When mocking async functions, it's not always obvious that $returns doesn't wrap the provided value in a Promise. Closure could provide a $returnsAsync method that wraps the provided value in a Promise.

Simplified example:

const utils = {
  async getData() {
    return await 42;
  },
};

async function myAsyncFunction() {
  console.log(await utils.getData());
}

function myNonAsyncFunction() {
  utils.getData().then((data) => console.log(data));
}

Tests:

const mock = goog.testing.createMethodMock(utils, 'getData');
mock().$returns(43).$times(2);
myAsyncFunction(); // Works, but only because `await utils.getData()` automatically wraps the 43 in a Promise
myNonAsyncFunction(); // Fails, because numbers aren't thenable

Current solutions:

mock().$returns(Promise.resolve(43));
mock().$does(async () => 43);

Proposal:

mock().$returnsAsync(43);

More than just reducing the character count, I think having this method available would remind developers of the need to do this. Additionally, if there's any way to know that the mocked method is an async function we could warn developers when passing in a non-Promise to $returns and suggest they use $returnsAsync instead.
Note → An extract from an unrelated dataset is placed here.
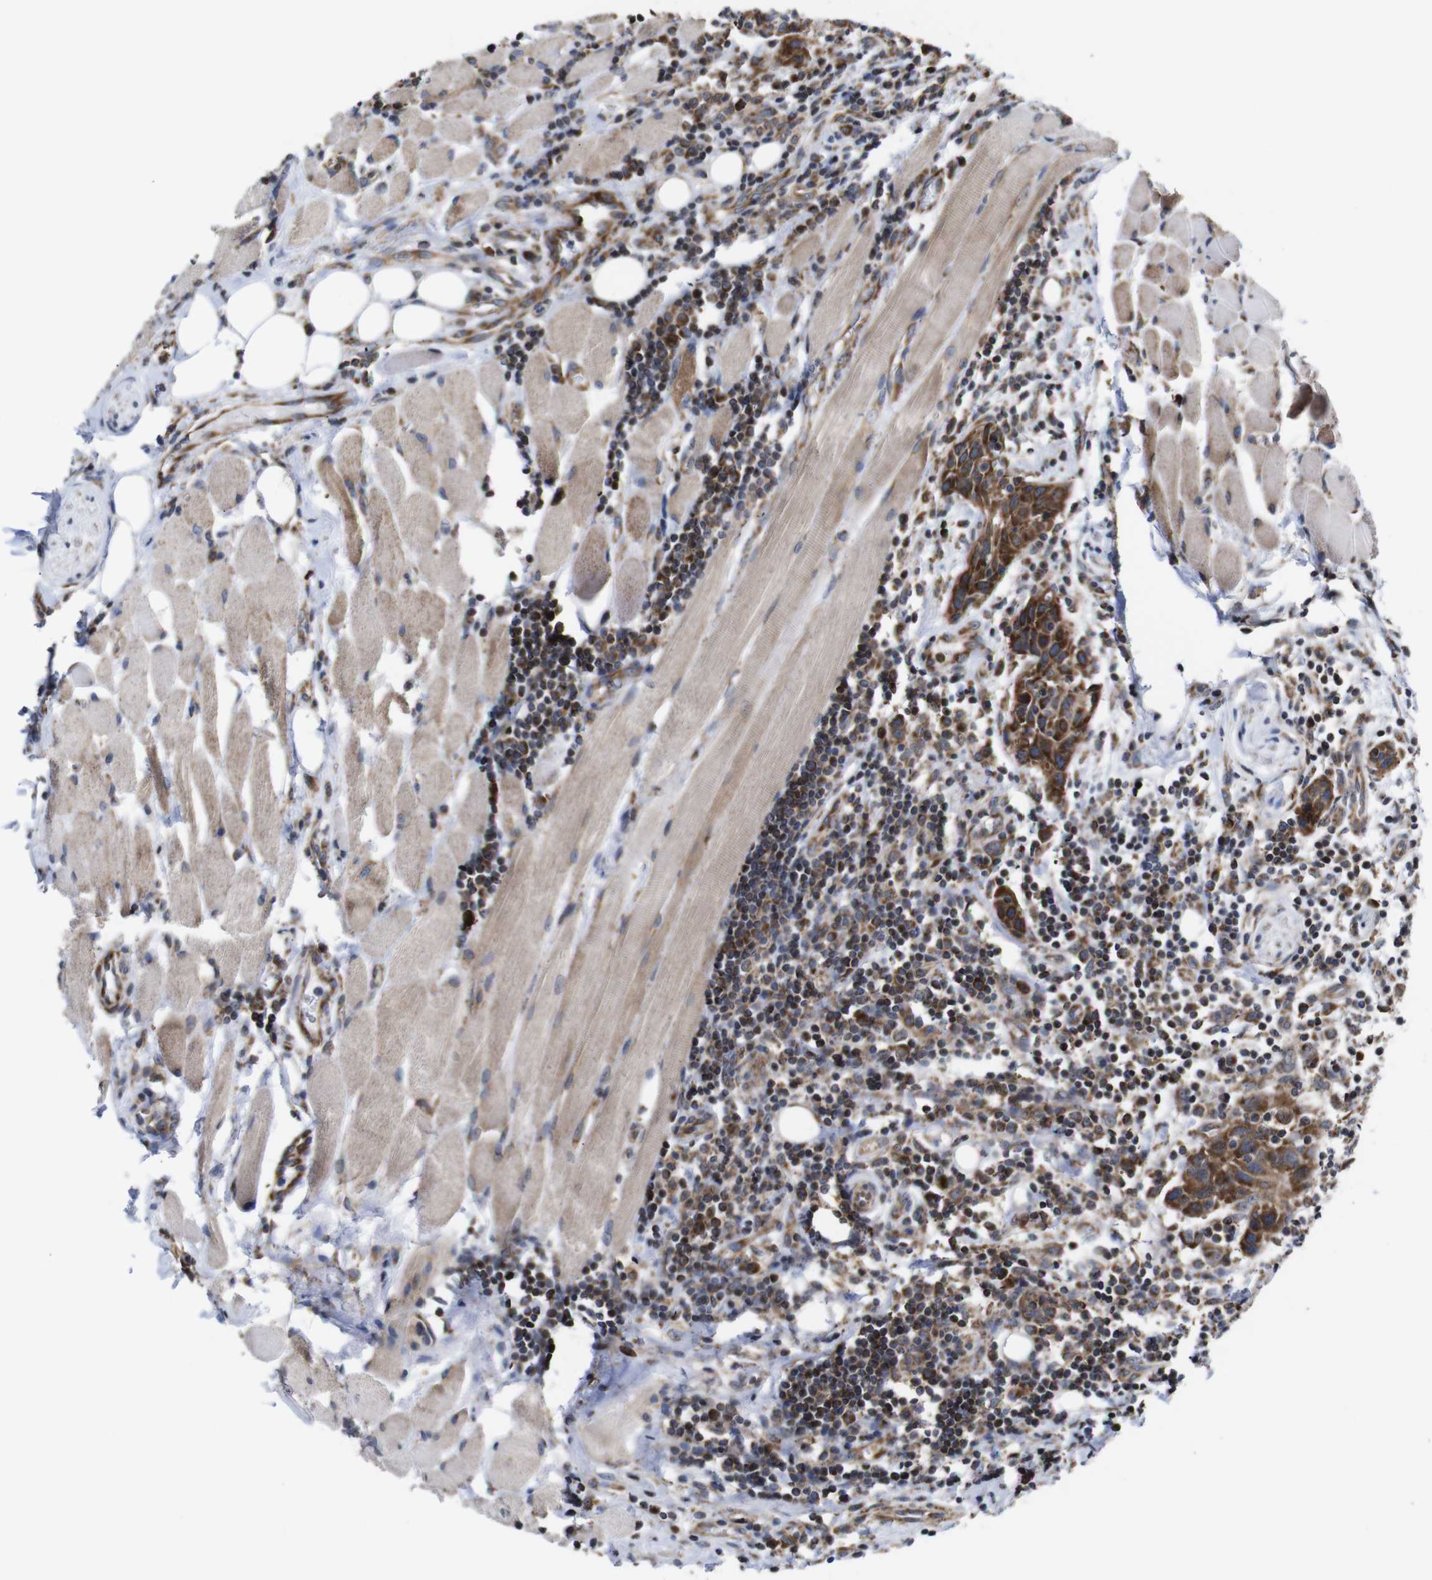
{"staining": {"intensity": "strong", "quantity": ">75%", "location": "cytoplasmic/membranous"}, "tissue": "head and neck cancer", "cell_type": "Tumor cells", "image_type": "cancer", "snomed": [{"axis": "morphology", "description": "Squamous cell carcinoma, NOS"}, {"axis": "topography", "description": "Oral tissue"}, {"axis": "topography", "description": "Head-Neck"}], "caption": "Human head and neck cancer (squamous cell carcinoma) stained with a protein marker shows strong staining in tumor cells.", "gene": "C17orf80", "patient": {"sex": "female", "age": 50}}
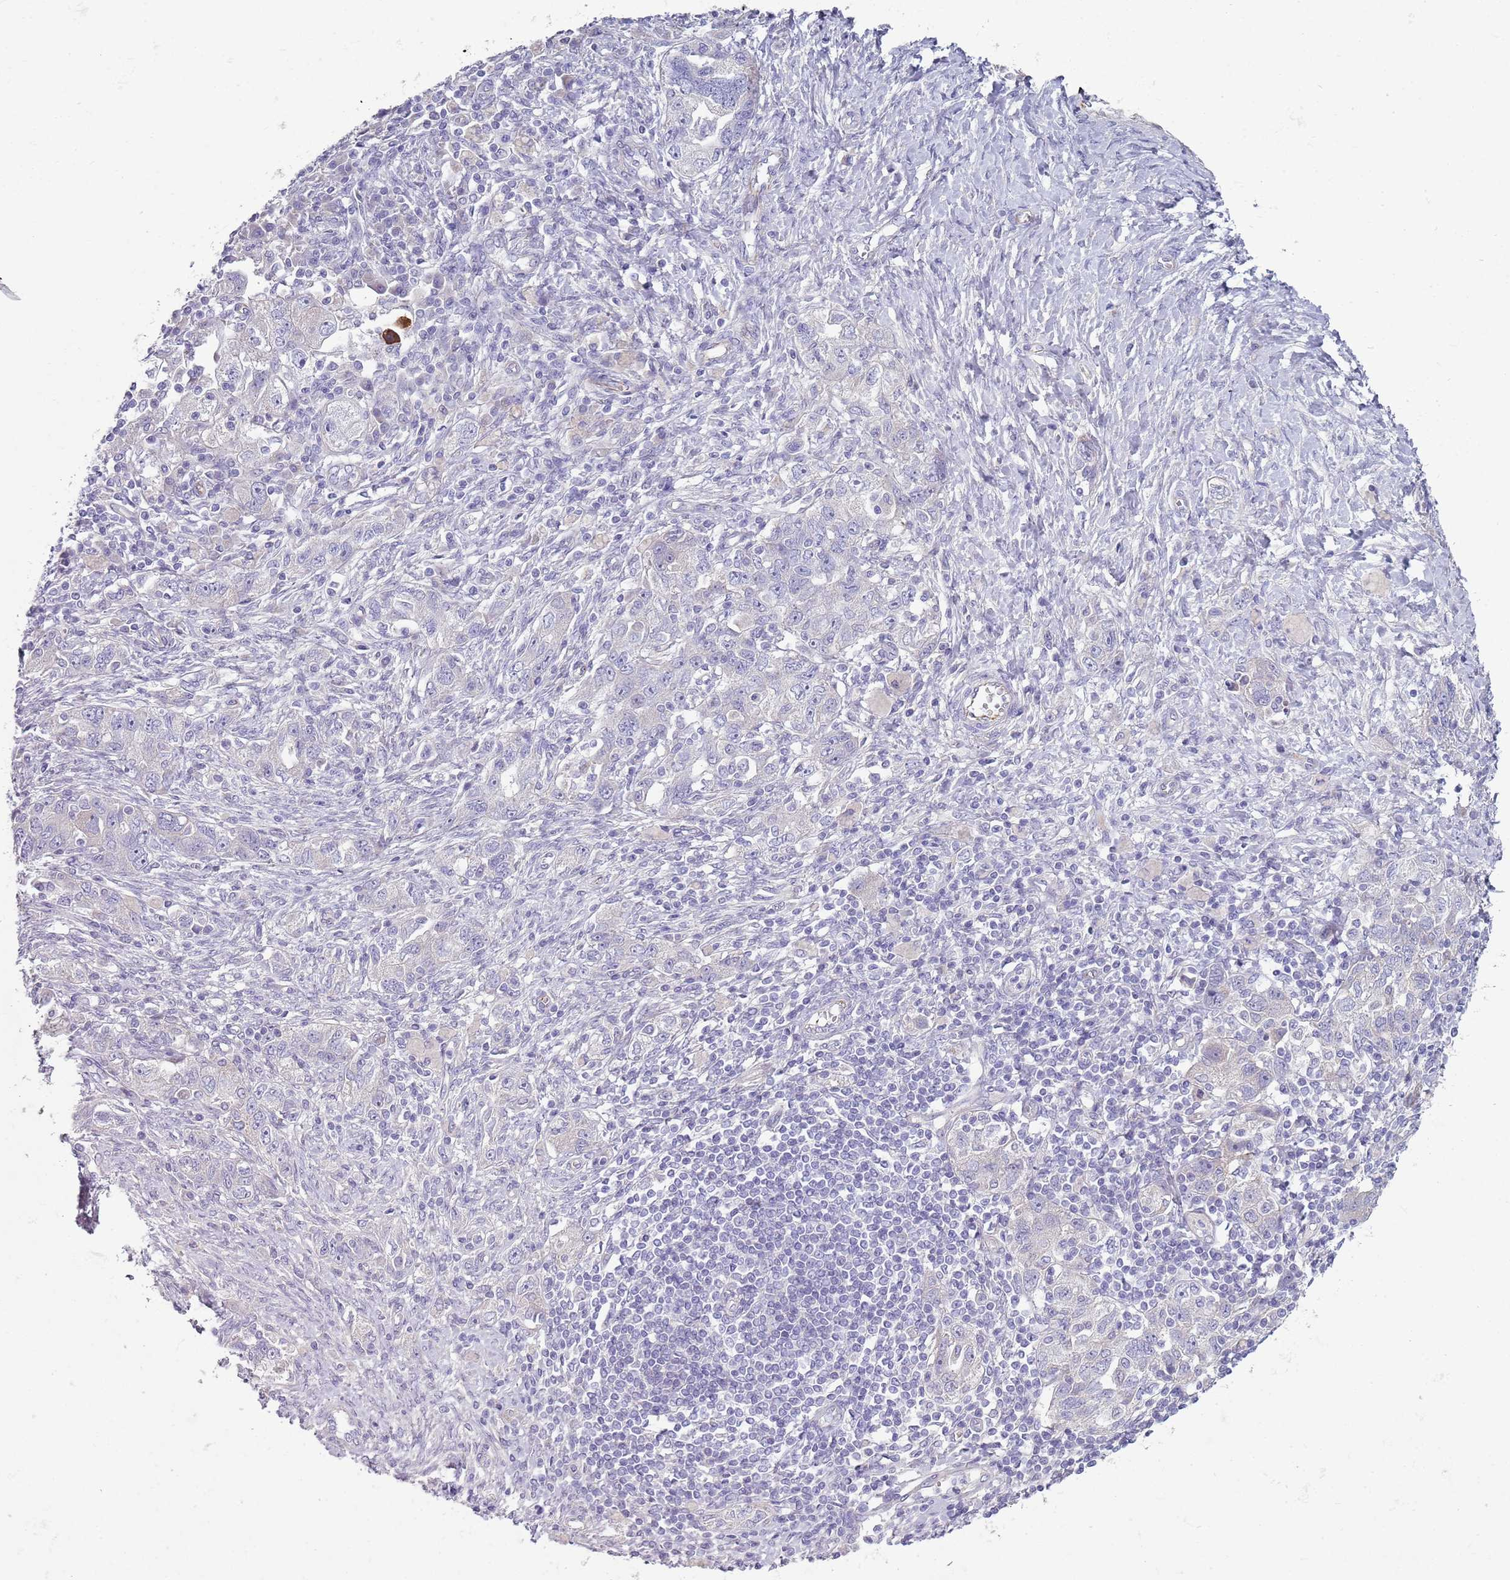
{"staining": {"intensity": "negative", "quantity": "none", "location": "none"}, "tissue": "ovarian cancer", "cell_type": "Tumor cells", "image_type": "cancer", "snomed": [{"axis": "morphology", "description": "Carcinoma, NOS"}, {"axis": "morphology", "description": "Cystadenocarcinoma, serous, NOS"}, {"axis": "topography", "description": "Ovary"}], "caption": "Immunohistochemistry of human ovarian cancer exhibits no expression in tumor cells.", "gene": "ZNF583", "patient": {"sex": "female", "age": 69}}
cletusw avatar Feb 07 '19 22:02 cletusw

Personal thoughts: There's a more general problem that our mocking framework isn't type checkable. If it was, then having the compiler type check your tests would catch this.

If we did ever get to the point where mocks were type checkable I don't think we could have a $returnsAsync function that was checked correctly unless we had overloads. Generally the way to type check mocks is to have a when() method roughtly typed like

/**
 * @param {T} mock
 * @return {!Expectation<T>}
 * @template {T}
 */
function when(mock) {}

/** @template {T} */
class Expectation {
  /** @param {T} value */
  $returns(value) {}
  // etc
}

So an example usage would look like when(mock.methodCall(paramMatcher)).$return(0);. Using your above example, when(mock()).$returns(43) would fail to compile, as you passed a number where it expects a !Promise<number>, forcing you to change to when(mock()).$returns(Promise.resolve(43)) to compile.

Without overloads when() can only return a single value (at type checking), which would need both $returns and $returnsAsync on it, meaning nothing is preventing you from calling the wrong one. Though I guess you could have a whenAsync(mock()).$return(0) instead, where whenAsync has an AsyncExpectation or something?

jplaisted avatar Feb 07 '19 23:02 jplaisted

Yeah, the real problem is the lack of type-checking here, so if that can be solved, that would be better.

cletusw avatar Feb 07 '19 23:02 cletusw

As an aside, this is pretty reasonable to do in TypeScript: one can unwrap the promise easily enough.